Page-level text extractions:

◇ ◇ ◇ ◇

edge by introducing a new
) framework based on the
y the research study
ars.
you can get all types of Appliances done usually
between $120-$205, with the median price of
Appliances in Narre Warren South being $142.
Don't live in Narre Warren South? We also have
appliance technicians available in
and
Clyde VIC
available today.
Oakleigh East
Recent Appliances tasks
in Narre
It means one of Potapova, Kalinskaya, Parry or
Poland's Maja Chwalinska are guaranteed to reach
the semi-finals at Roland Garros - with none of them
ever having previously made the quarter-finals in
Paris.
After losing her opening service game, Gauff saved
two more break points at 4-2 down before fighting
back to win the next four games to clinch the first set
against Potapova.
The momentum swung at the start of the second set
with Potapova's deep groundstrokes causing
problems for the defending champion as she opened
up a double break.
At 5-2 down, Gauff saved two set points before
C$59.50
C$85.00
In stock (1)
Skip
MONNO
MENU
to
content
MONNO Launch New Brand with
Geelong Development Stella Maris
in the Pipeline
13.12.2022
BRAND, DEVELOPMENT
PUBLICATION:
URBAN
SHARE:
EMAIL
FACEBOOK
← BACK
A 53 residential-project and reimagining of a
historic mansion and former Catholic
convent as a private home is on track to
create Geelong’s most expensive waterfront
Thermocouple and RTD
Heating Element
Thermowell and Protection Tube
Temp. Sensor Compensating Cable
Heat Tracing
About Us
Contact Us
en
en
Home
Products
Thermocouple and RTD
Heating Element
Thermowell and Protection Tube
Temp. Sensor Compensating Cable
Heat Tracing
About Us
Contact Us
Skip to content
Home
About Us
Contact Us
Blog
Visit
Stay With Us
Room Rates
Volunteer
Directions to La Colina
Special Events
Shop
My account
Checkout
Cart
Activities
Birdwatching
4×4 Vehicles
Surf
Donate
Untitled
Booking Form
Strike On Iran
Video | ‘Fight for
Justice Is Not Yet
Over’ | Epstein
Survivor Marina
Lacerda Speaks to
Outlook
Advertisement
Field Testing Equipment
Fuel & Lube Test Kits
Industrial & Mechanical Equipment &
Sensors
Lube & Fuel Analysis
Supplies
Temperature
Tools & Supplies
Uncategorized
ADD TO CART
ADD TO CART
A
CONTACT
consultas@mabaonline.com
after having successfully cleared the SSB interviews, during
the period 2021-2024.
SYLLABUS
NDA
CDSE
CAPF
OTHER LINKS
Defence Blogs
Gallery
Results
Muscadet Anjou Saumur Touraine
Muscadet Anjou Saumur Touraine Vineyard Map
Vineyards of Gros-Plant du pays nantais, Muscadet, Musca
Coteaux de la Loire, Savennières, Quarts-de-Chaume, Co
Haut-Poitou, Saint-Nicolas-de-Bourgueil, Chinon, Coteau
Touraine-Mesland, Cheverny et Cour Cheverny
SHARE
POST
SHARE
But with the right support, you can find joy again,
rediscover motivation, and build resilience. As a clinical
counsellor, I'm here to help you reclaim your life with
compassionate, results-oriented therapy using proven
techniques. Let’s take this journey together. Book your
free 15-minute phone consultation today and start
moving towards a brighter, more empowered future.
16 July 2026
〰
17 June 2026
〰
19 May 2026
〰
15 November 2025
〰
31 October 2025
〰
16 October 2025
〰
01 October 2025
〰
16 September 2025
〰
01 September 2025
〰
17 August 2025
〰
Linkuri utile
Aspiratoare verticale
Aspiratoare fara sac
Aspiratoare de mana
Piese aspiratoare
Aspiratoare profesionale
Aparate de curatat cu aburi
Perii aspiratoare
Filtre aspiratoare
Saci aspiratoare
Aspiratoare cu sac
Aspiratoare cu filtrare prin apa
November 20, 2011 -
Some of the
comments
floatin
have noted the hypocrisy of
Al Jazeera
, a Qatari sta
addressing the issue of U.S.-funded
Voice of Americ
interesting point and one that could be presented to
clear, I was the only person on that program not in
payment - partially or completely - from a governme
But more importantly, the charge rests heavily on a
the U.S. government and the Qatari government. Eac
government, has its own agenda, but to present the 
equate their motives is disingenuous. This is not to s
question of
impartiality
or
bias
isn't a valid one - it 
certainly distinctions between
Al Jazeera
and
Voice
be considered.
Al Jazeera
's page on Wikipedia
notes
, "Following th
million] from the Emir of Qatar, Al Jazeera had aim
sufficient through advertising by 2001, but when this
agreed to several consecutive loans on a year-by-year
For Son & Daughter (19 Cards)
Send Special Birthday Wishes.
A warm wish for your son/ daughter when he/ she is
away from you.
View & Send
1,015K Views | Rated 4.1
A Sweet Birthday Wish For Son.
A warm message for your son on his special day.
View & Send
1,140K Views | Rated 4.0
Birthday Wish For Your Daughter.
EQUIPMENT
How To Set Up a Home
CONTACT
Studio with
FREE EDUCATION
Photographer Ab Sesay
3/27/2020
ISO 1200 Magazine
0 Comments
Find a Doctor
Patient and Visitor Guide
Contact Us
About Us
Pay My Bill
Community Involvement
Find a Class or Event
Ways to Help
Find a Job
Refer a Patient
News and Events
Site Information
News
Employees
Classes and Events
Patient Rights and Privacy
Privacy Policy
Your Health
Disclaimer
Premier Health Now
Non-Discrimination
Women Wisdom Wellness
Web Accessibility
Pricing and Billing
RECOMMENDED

◇ ◇ ◇ ◇

** Your objective **
Return each line of the data above that includes the word "Warren".

** Solution to this exercise **
Appliances in Narre Warren South being $142.
Don't live in Narre Warren South? We also have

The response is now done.